EXCERPTED PASSAGE -
On 3/24/21 10:04 AM, Brijesh Singh wrote:
> When SEV-SNP is enabled globally in the system, a write from the hypervisor
> can raise an RMP violation. We can resolve the RMP violation by splitting
> the virtual address to a lower page level.
> 
> e.g
> - guest made a page shared in the RMP entry so that the hypervisor
>   can write to it.
> - the hypervisor has mapped the pfn as a large page. A write access
>   will cause an RMP violation if one of the pages within the 2MB region
>   is a guest private page.
> 
> The above RMP violation can be resolved by simply splitting the large
> page.

What if the large page is provided by hugetlbfs?

What if the kernel uses the direct map to access the page instead of the
userspace mapping?

> The architecture specific code will read the RMP entry to determine
> if the fault can be resolved by splitting and propagating the request
> to split the page by setting newly introduced fault flag
> (FAULT_FLAG_PAGE_SPLIT). If the fault cannot be resolved by splitting,
> then a SIGBUS signal is sent to terminate the process.

Are users just supposed to know what memory types are compatible with
SEV-SNP?  Basically, don't use anything that might map a guest using
non-4k entries, except THP?

This does seem like a rather nasty aspect of the hardware.  For
everything else, if the virtualization page tables and the x86 tables
disagree, the TLB just sees the smallest page size.

> diff --git a/arch/x86/mm/fault.c b/arch/x86/mm/fault.c
> index 7605e06a6dd9..f6571563f433 100644
> --- a/arch/x86/mm/fault.c
> +++ b/arch/x86/mm/fault.c
> @@ -1305,6 +1305,70 @@ do_kern_addr_fault(struct pt_regs *regs, unsigned long hw_error_code,
>  }
>  NOKPROBE_SYMBOL(do_kern_addr_fault);
>  
> +#define RMP_FAULT_RETRY		0
> +#define RMP_FAULT_KILL		1
> +#define RMP_FAULT_PAGE_SPLIT	2
> +
> +static inline size_t pages_per_hpage(int level)
> +{
> +	return page_level_size(level) / PAGE_SIZE;
> +}
> +
> +/*
> + * The RMP fault can happen when a hypervisor attempts to write to:
> + * 1. a guest owned page or
> + * 2. any pages in the large page is a guest owned page.

PROVIDED DATA -

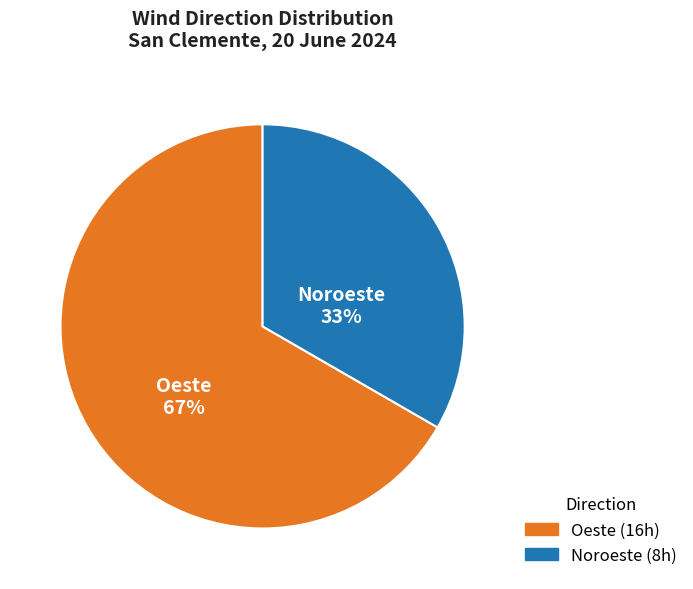

Which slice is the smallest?

Noroeste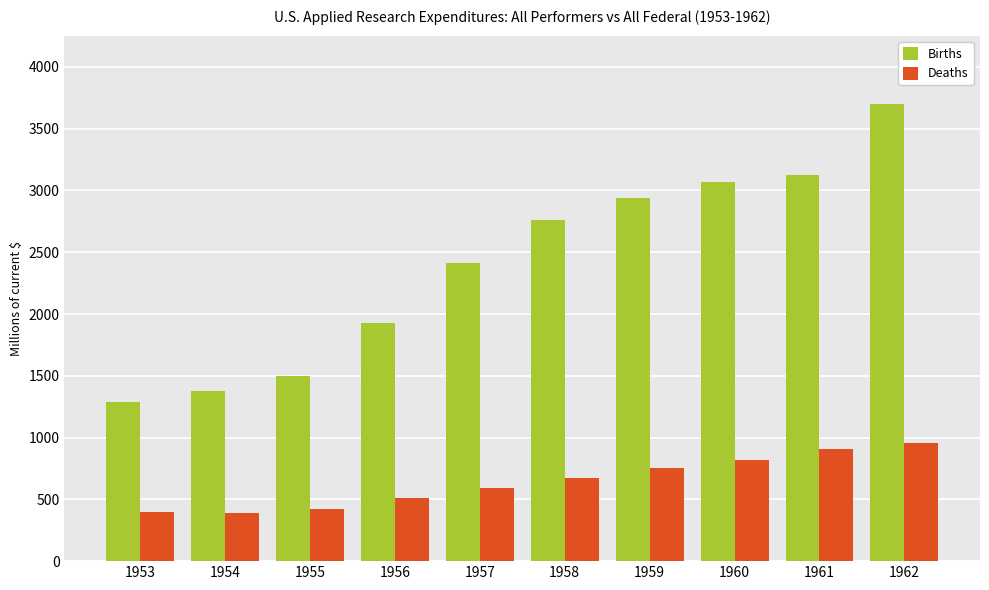

At which label is Deaths closest to 673?

1958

YOUR TASK - Copy out, word for word, the portion of the SEV-SNP page-splitting thread starting at "What if the large" and ending at "terminate the process.".

COMPLETED TASK -
What if the large page is provided by hugetlbfs?

What if the kernel uses the direct map to access the page instead of the
userspace mapping?

> The architecture specific code will read the RMP entry to determine
> if the fault can be resolved by splitting and propagating the request
> to split the page by setting newly introduced fault flag
> (FAULT_FLAG_PAGE_SPLIT). If the fault cannot be resolved by splitting,
> then a SIGBUS signal is sent to terminate the process.